Chief Superintendent Andy Wright, who chaired the meeting, said that police thought that the killer might have attended. He said: "The purpose of this evening was to offer reassurance to the community. But obviously we had officers from the inquiry there observing."

The killing of Riley, as he was known, has given rise to a profound sense of ill ease after detectives voiced their belief that the killer was a local. They have focused their investigation on the identity of the 999 caller who, in sending an ambulance to Col Workman's home nine hours after his brutal death at about 8pm on Wednesday 7 January, revealed an apparently intimate knowledge of Furneux Pelham.

The Rev Robert Nokes, rector of St Mary's Church, which overlooks the colonel's cottage, Cock House, said his parishioners were anxious that the uncertainty surrounding the killing should be dispelled. "The fact that it is so mysterious is creating a sense of nervousness," he said.

With its cast of countryside stalwarts ­ ranging from an army officer and vicar to the 24-year-old rat-catcher arrested and released within hours of the discovery of the body ­ the temptation has been to see Col Workman's killing as coming straight from the pages of an Agatha Christie novel.

But despite the appearance of a cosy village where secrets are difficult to keep, it seems Furneux Pelham, about 10 miles north-west of Bishop's Stortford, is not the sort of close-knit community where Miss Marple would have felt at home.

The police officer heading the murder hunt, Detective Superintendent Richard Mann, said that none of the 70 calls received following the release of a tape of the 999 call had led to a firm lead on the identity of the caller in a community of fewer than 70 homes. The recording featured a man in his 50s or 60s telling the emergency operator that an ambulance was needed for Hollyhock Cottage on the Causeway in Furneux Pelham.

Det Supt Mann said: "It was a very distinctive voice and the caller used certain terms and pronunciations which we think would stand out. So it is slightly disappointing that we have not had anyone come forward who can identify this caller."

Ch Supt Wright said that it was clear that the caller had knowledge about Col Workman's death that possibly only his killer could have known.

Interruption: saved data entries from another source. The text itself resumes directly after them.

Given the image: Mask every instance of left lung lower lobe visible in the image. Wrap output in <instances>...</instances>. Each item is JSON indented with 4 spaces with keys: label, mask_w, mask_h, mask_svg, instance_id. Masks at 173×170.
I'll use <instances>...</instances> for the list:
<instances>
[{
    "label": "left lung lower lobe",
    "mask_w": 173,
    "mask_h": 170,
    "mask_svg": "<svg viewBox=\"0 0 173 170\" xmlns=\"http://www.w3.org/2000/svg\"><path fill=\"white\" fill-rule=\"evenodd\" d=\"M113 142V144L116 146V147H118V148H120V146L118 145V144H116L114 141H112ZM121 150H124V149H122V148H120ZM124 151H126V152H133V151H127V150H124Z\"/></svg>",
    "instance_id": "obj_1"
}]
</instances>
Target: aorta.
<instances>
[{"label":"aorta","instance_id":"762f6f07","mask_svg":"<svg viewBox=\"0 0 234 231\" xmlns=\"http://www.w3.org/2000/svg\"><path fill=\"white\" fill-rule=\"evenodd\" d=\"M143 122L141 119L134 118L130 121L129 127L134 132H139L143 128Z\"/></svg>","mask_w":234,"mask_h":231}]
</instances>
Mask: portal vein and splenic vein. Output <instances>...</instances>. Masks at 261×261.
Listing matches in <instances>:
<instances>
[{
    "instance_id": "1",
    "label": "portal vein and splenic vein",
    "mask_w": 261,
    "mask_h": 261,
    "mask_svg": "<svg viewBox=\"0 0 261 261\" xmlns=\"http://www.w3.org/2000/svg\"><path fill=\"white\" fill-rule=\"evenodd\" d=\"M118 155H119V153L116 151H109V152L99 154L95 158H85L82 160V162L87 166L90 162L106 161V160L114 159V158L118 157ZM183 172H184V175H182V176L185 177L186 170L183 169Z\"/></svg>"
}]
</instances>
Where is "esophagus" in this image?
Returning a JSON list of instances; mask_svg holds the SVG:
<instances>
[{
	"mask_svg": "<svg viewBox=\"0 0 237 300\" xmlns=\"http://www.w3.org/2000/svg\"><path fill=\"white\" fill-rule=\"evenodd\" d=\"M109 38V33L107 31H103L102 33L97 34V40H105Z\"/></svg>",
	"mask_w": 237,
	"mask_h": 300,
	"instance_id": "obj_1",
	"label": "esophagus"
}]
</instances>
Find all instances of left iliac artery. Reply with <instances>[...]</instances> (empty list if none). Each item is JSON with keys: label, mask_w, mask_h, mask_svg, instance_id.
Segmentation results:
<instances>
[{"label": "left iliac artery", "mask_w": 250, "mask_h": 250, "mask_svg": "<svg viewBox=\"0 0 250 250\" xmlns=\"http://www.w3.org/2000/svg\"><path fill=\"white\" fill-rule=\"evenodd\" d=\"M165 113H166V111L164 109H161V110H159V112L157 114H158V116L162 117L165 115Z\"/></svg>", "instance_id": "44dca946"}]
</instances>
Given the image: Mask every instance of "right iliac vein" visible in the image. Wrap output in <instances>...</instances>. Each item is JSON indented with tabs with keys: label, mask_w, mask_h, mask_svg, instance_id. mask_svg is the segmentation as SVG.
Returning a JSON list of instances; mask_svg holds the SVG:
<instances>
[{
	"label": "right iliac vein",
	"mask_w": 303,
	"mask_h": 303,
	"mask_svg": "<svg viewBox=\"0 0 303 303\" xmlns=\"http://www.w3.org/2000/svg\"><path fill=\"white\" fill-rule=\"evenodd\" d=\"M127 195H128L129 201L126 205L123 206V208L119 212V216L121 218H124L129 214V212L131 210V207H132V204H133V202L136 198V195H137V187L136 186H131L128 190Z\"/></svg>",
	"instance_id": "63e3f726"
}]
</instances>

During the meeting, the tape of the call was played twice but police said no locals had come forward to identify the caller. One police source added: "It is not a village where everybody knows everybody else. Most calls have been people giving their opinion on the accent or saying that the pictures of Col Workman look like Tony Martin [the Norfolk farmer jailed for shooting dead a burglar]."

Detectives admit they remain unclear about a motive for the killing of Col Workman, who had spent eight years caring for his paralysed wife until her death last spring.

Yesterday, a temporary steel plate stood in place of the lime green wooden side door which the officer had opened to his killer. He died almost instantly from a shotgun blast to the heart. Neighbours thought the noise was a car backfiring or someone shooting rabbits.

The door, peppered with pellets, has been taken away by forensic experts along with the telephone box in the nearby village of Braughing where the 20-second 999 call was made at 4.57am the next morning.

Inside the house, Col Workman's valuable collection of silverware, dating back to the antiques business he ran after leaving the Army, were untouched.

Det Supt Mann admitted that the murder hunt may have been hindered by the fact that police did not realise that Col Workman had been shot until three hours after his body was found, as his clothing apparently concealed the fatal injury. And a number of people, including neighbours, walked around the crime scene.

"Clearly, we would rather that delay had not occurred," he said. "We simply don't know yet whether it has prevented us gaining any further information."

In the absence of a clear lead, two Hertfordshire detectives will arrive today in Australia to talk to his elder brother, Cecil, 88, and nephew and niece.

Meanwhile, those who knew Col Workman, who was frail and would spend much of his time reading, reflected on his isolation born out of his love for his wife. Mr Nokes said: "He selflessly devoted himself to his wife. After her death we didn't see him often."

In a village of strangers, it was an isolation that could be allowing his killer to hide.